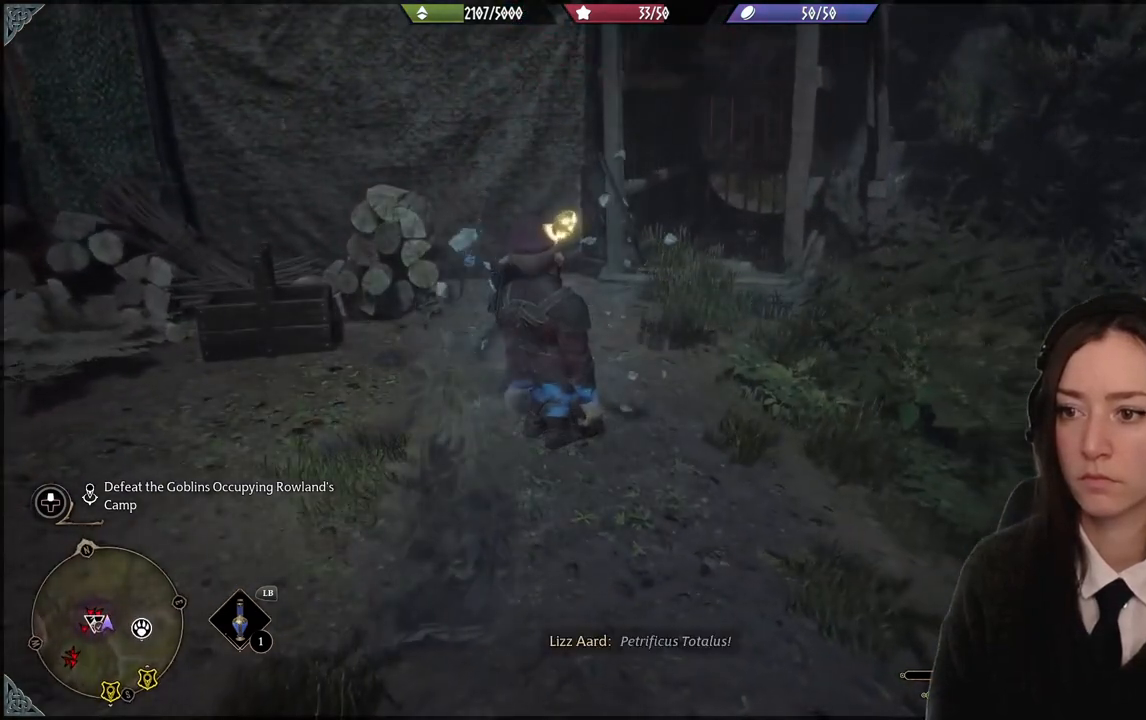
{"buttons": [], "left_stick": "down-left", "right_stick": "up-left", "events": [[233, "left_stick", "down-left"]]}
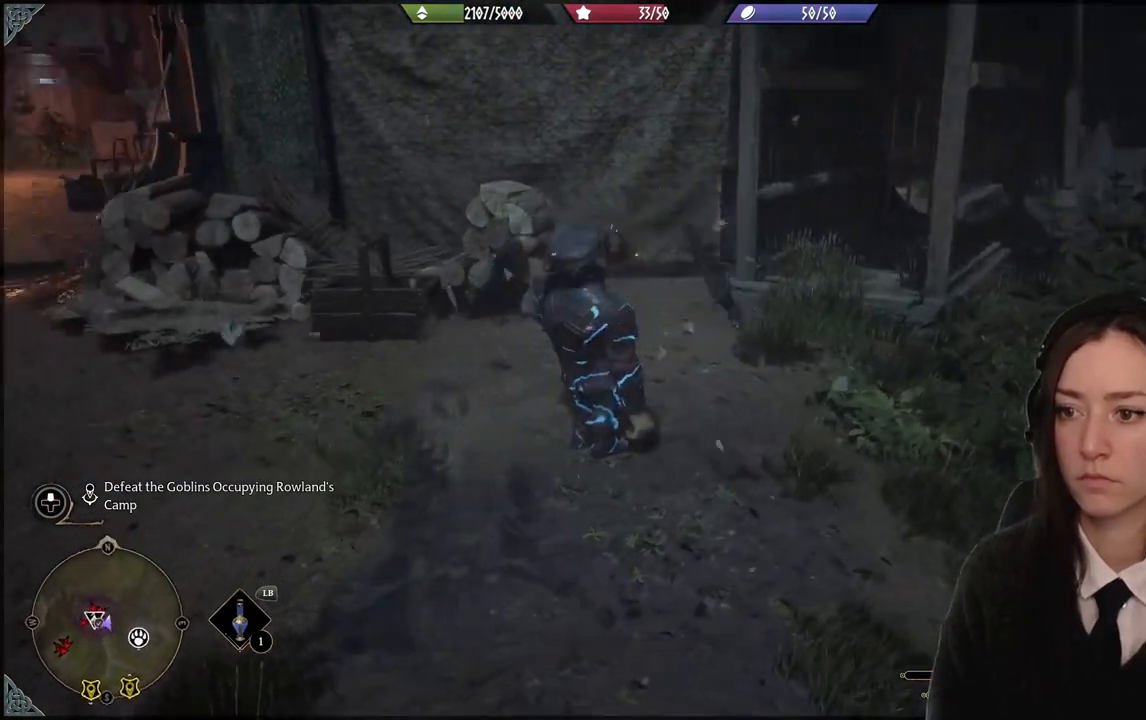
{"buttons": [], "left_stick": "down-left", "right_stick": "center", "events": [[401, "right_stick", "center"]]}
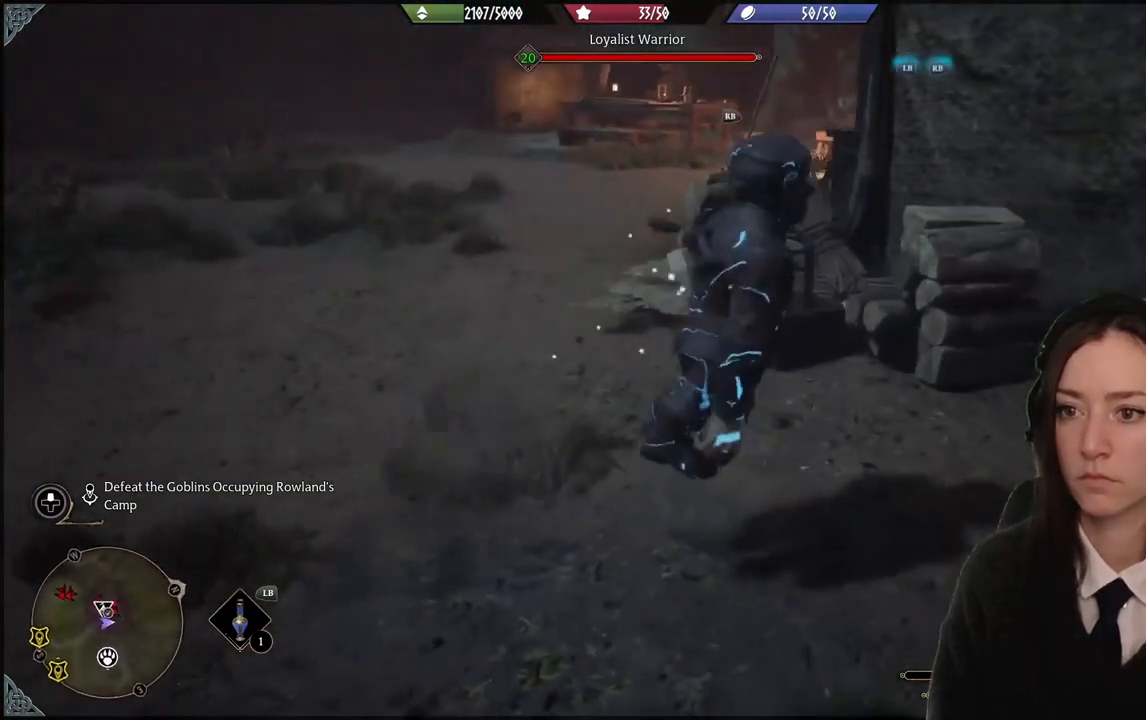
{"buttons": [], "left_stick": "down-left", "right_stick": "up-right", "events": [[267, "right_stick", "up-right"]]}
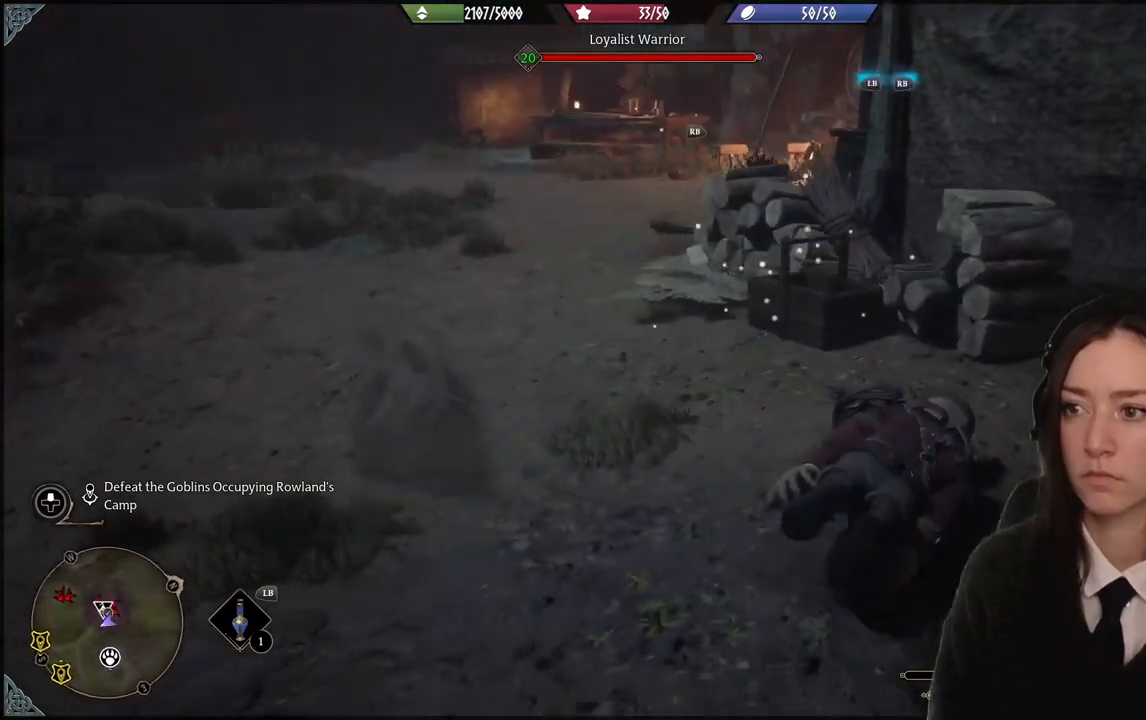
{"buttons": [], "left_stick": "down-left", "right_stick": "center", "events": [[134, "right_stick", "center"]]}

○ ○ ○

_EXERCISE REQUIREMENTS_: Keep the pictures out of the copy and write out the data exactly as it stands.

_EXERCISE RESULT_:
{"buttons": [], "left_stick": "down-left", "right_stick": "up-left", "events": [[233, "left_stick", "down-left"]]}
{"buttons": [], "left_stick": "down-left", "right_stick": "center", "events": [[401, "right_stick", "center"]]}
{"buttons": [], "left_stick": "down-left", "right_stick": "up-right", "events": [[267, "right_stick", "up-right"]]}
{"buttons": [], "left_stick": "down-left", "right_stick": "center", "events": [[134, "right_stick", "center"]]}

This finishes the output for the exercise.